No caso da acupuntura, os principais pacientes são idosos, afirma o médico acupunturista Mário Leitão, que atende no Ambulatório de Acupuntura, criado em 2001. “O paciente sai da sessão e já sente a diferença. Não há necessidade de passar no balcão da farmácia, não há efeitos colaterais e o método é seguro, pois o paciente só chega aqui após ter passado por um especialista que faz o encaminhamento.”

Descentralização – Desafio em Curitiba é ampliar atendimentos para os bairros

A medicina integrativa em Curitiba, no que se refere às especialidades de homeopatia e acupuntura, está relativamente consolidada, já que os ambulatórios na área existem, respectivamente, desde 1992 e 2001. O desafio da administração municipal é ampliar a oferta, já que hoje o serviço só é oferecido – via encaminhamento pelas unidades básicas de saúde – no Centro de Especialidades da Matriz, na Rua Doutor Muricy, no Centro. São apenas três homeopatas e sete acupunturistas.

De acordo com a Secretaria Municipal de Saúde, em 2014 o órgão pretende descentralizar o atendimento, para que ele deixe de ser ofertado só no Centro. Neste ano, está sendo feito o mapeamento de quantos médicos com residência em Pediatria e Clínica Médica, por exemplo, também são homeopatas e acupunturistas. A partir daí, se iniciará um plano para equipar as 109 unidades básicas de saúde com esses profissionais.

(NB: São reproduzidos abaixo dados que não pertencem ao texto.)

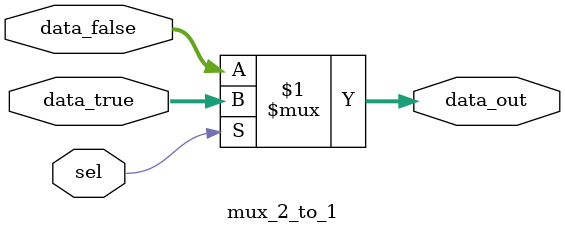
<source format=v>
module mux_2_to_1
#(
    parameter N = 32
)
(
    input wire [N-1: 0]  data_true,
    input wire [N-1: 0]  data_false,
    input wire           sel,
    output wire [N-1: 0] data_out
);

    assign data_out = (sel) ? data_true : data_false;

endmodule

</source>
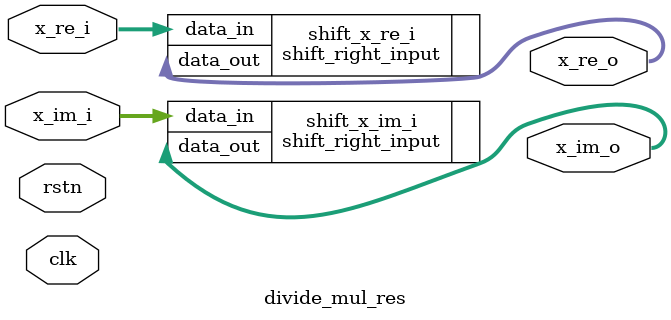
<source format=v>
module divide_mul_res (
    input clk,
    input rstn,

    input [31:0] x_re_i,
    input [31:0] x_im_i,

    output wire [31:0] x_re_o,
    output wire [31:0] x_im_o
    );

shift_right_input shift_x_re_i (
  .data_in(x_re_i),    // input wire [31 : 0] data_in
  .data_out(x_re_o)  // output wire [31 : 0] data_out
);

shift_right_input shift_x_im_i (
  .data_in(x_im_i),    // input wire [31 : 0] data_in
  .data_out(x_im_o)  // output wire [31 : 0] data_out
);

endmodule
</source>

Em relação às outras áreas, como fitoterapia, eletroestimulação e práticas corporais, o superintendente de Gestão da secretaria, Helvo Slomp Júnior, afirma que a previsão é que alguns serviços sejam ofertados em 2014. “Estamos estudando a aquisição de fitoterápicos industrializados que hoje são oferecidos pelo SUS”, diz.

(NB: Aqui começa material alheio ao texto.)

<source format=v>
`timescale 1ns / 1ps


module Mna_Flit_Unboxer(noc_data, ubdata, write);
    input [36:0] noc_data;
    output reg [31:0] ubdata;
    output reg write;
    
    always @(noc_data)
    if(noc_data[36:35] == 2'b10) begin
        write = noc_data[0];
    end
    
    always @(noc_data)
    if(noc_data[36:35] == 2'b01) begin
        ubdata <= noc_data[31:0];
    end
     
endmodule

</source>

No caso das práticas corporais, que estão limitadas a algumas unidades de saúde, como a da Ouvidor Pardinho, responsável por atendimentos à terceira idade, o superintendente afirma que está sendo estudado um plano, em conjunto com a secretaria de Esporte, Lazer e Juventude, para a aquisição de novos espaços esportivos.

Satisfação

“Não queria receber alta”, diz paciente de Curitiba

Os idosos que são atendidos pelos profissionais de acupuntura e homeopatia do Centro de Especialidades da Matriz, em Curitiba, se dizem satisfeitos com o serviço, embora ele ainda se concentre em um só lugar da cidade e existam filas para a primeira consulta e para as subsequentes.

A dona de casa Eunice Kostituk Neves, 68 anos, foi encaminhada para o serviço pela primeira vez há três anos, por causa de dores na coluna e depressão. Após alguns meses, foi liberada pelo médico, a contragosto. “Não queria ter alta, mas sabia que havia muita gente na fila esperando, e não tinha o que fazer. Você sente a diferença já na primeira consulta”, elogia.

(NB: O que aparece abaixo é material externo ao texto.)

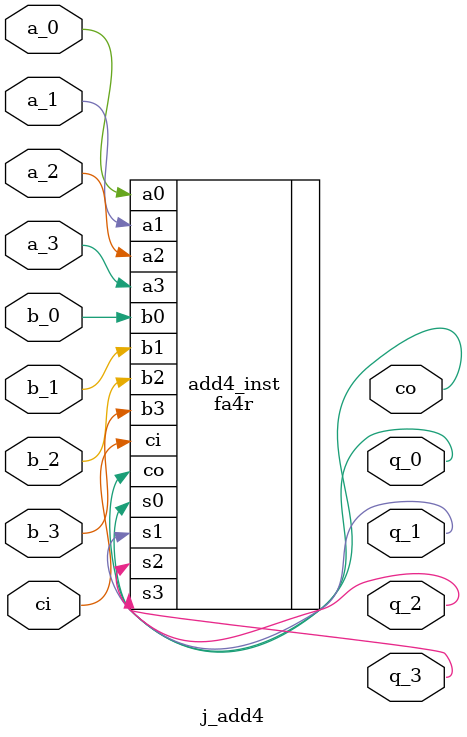
<source format=v>
/* verilator lint_off LITENDIAN */
`include "defs.v"

module j_add4
(
	output q_0,
	output q_1,
	output q_2,
	output q_3,
	output co,
	input a_0,
	input a_1,
	input a_2,
	input a_3,
	input b_0,
	input b_1,
	input b_2,
	input b_3,
	input ci
);

// _DUPLO.NET (47) - add4 : fa4r
fa4r add4_inst
(
	.s0 /* OUT */ (q_0),
	.s1 /* OUT */ (q_1),
	.s2 /* OUT */ (q_2),
	.s3 /* OUT */ (q_3),
	.co /* OUT */ (co),
	.ci /* IN */ (ci),
	.a0 /* IN */ (a_0),
	.b0 /* IN */ (b_0),
	.a1 /* IN */ (a_1),
	.b1 /* IN */ (b_1),
	.a2 /* IN */ (a_2),
	.b2 /* IN */ (b_2),
	.a3 /* IN */ (a_3),
	.b3 /* IN */ (b_3)
);
endmodule
/* verilator lint_on LITENDIAN */

</source>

Após voltar a sentir dores, foi novamente encaminhada, e sentiu alívio, pois os antinflamatórios não estavam surtindo efeito. A sensação de bem-estar é idêntica para a dona de casa Janes Nair Juliano, 56 anos, que realizou a segunda consulta por causa de um problema crônico na coluna que já a submeteu a quatro cirurgias para implante e retirada de pinos no local. “A dor desaparece, você dorme melhor, a qualidade da vida aumenta. É muito bom ter essa especialidade [no SUS]. Só tem que oferecer mais sessões, se eu pudesse vinha todo dia”, brinca.

Legislação

Instituída em 2006, a Portaria nº 971 estabeleceu que um conjunto de especialidades e práticas na área de Medicina Integrativa e Complementar passasse a ser ofertado pelo SUS por meio da rede básica de saúde, assim como as diretrizes, normas técnicas e protocolos que as secretarias de saúde devem seguir ao ofertar esses serviços.